__What is expected__.
All entries are to be copied exactly, with pictures removed.

__Input data__.
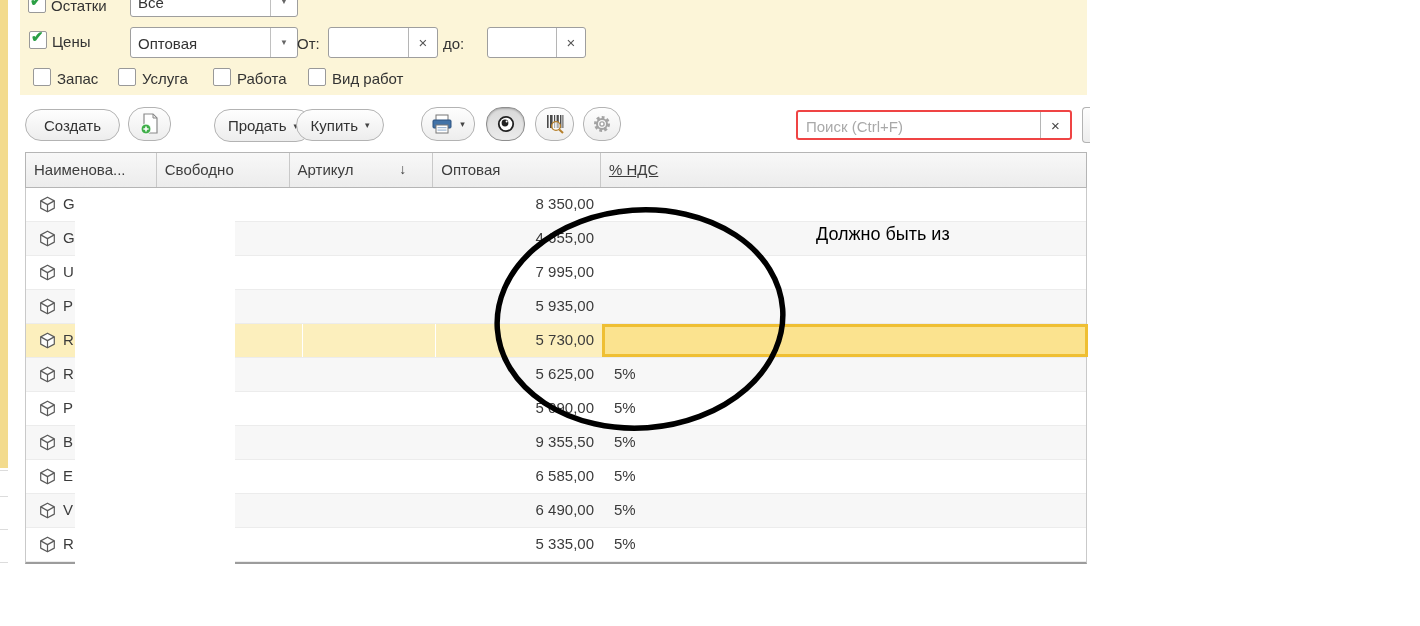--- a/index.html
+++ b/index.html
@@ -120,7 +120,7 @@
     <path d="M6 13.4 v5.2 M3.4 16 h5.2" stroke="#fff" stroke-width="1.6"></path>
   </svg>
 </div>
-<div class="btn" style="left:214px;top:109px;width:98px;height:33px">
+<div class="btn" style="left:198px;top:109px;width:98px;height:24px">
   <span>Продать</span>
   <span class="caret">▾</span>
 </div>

__Written answer__.
--- a/index.html
+++ b/index.html
@@ -120,7 +120,7 @@
     <path d="M6 13.4 v5.2 M3.4 16 h5.2" stroke="#fff" stroke-width="1.6"></path>
   </svg>
 </div>
-<div class="btn" style="left:214px;top:109px;width:98px;height:33px">
+<div class="btn" style="left:198px;top:109px;width:98px;height:24px">
   <span>Продать</span>
   <span class="caret">▾</span>
 </div>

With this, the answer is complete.